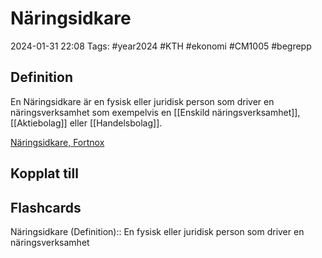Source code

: # Näringsidkare

2024-01-31 22:08
Tags: #year2024 #KTH #ekonomi #CM1005 #begrepp

## Definition

En Näringsidkare är en fysisk eller juridisk person som driver en näringsverksamhet som exempelvis en [[Enskild näringsverksamhet]], [[Aktiebolag]] eller [[Handelsbolag]].

[Näringsidkare, Fortnox](https://www.fortnox.se/fortnox-foretagsguide/ekonomisk-ordlista/naringsidkare)

## Kopplat till

## Flashcards

Näringsidkare (Definition):: En fysisk eller juridisk person som driver en näringsverksamhet
<!--SR:!2024-02-27,17,290!2024-02-29,16,292-->
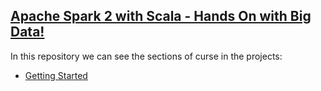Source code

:[Apache Spark 2 with Scala - Hands On with Big Data!](https://www.udemy.com/apache-spark-with-scala-hands-on-with-big-data/)
-----------------------

In this repository we can see the sections of curse in the projects:

* [Getting Started](https://github.com/robsonoduarte/learn-spark/tree/master/apache-spark-2-with-scala/spark-with-scala-getting-started)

========================

PROBLEM STATEMENT:
Everything from the line with "Spark 2 with" through the line with "In this repository" should be written out exactly as it appears above, end lines included, and nothing outside that range.

RESULT OF THE TASK:
:[Apache Spark 2 with Scala - Hands On with Big Data!](https://www.udemy.com/apache-spark-with-scala-hands-on-with-big-data/)
-----------------------

In this repository we can see the sections of curse in the projects:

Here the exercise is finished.